Reputation: 2117
I am using jackson with spring to serialize/deserialize from Java to JSON and vice-versa.
When jackson serializes my Java object to JSON, the double values with zero decimal value is stripped off while the ones which have decimal values are taken into account. For eg: 550.77 is serialized correctly to 550.77 while 440.00 is serialized to 440 (to an integer equivalent).
How can i ensure my serialization of double with .00 as decimal value is retained?
@JsonAutoDetect(fieldVisibility = Visibility.ANY, getterVisibility = Visibility.ANY, setterVisibility = Visibility.NONE)
public class Price extends DTO {
private static final long serialVersionUID = -3986616090347452845L;
private Double _exclVat;
private Double _inclVat;
public Price(){
super();
}
public Price(Double pExclVat, Double pInclVat) {
this();
_exclVat = pExclVat;
_inclVat = pInclVat;
}
public Double getExclVat() {
return _exclVat;
}
public void setExclVat(Double pExclVat) {
_exclVat = pExclVat;
}
public Double getInclVat() {
return _inclVat;
}
public void setInclVat(Double pInclVat) {
_inclVat = pInclVat;
}
}
JSON FORMAT
"price" : {
"excl_vat" : 250.0,
"incl_vat" : 208.33
}
Would it be possible to have 250.00 returned while JSON serialization instead of 250.0?
Upvotes: 1
Views: 9971
Reputation: 75964
The reason why this is behaving like this is clearly noted in the Double toString method java doc. So in your case it doesn't really matter how many zeroes you have in the fractinal part. Here is the excerpt
How many digits must be printed for the fractional part of m or a? There must be at least one digit to represent the fractional part, and beyond that as many, but only as many, more digits as are needed to uniquely distinguish the argument value from adjacent values of type double. That is, suppose that x is the exact mathematical value represented by the decimal representation produced by this method for a finite nonzero argument d.
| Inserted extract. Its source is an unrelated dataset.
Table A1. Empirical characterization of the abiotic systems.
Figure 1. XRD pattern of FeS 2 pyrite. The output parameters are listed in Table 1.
Then d must be the double value nearest to x; or if two double values are equally close to x, then d must be one of them and the least significant bit of the significand of d must be 0.
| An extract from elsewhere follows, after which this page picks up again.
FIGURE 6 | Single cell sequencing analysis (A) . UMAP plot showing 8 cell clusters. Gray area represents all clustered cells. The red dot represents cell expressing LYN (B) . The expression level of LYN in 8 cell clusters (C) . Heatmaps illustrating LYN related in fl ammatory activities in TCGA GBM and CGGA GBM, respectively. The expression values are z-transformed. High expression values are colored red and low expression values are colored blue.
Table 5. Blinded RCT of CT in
As the other answer already noted you can use custom serailizer and use decimal formatter to format the values like you prefer.
Or you should consider using BigDecimal for monetory variables with needed precison and scale.
Upvotes: 2
Reputation: 13255
If you really need exactly two decimal places, you may try writing your own number serializer, like
public class DecimalJsonSerializer extends JsonSerializer<Double> {
@Override
public void serialize(Double value, JsonGenerator jgen, SerializerProvider provider)
throws IOException, JsonProcessingException {
jgen.writeString( String.format("%.2f", value));
}
}
Then use it annotating each field with it
@DecimalJsonSerializer(using=PriceJsonSerializer.class)
private Double _exclVat;
@DecimalJsonSerializer(using=PriceJsonSerializer.class)
private Double _inclVat;
No custom deserializer should be needed. Default deserializer should be able to handle numbers formatted in such way just fine.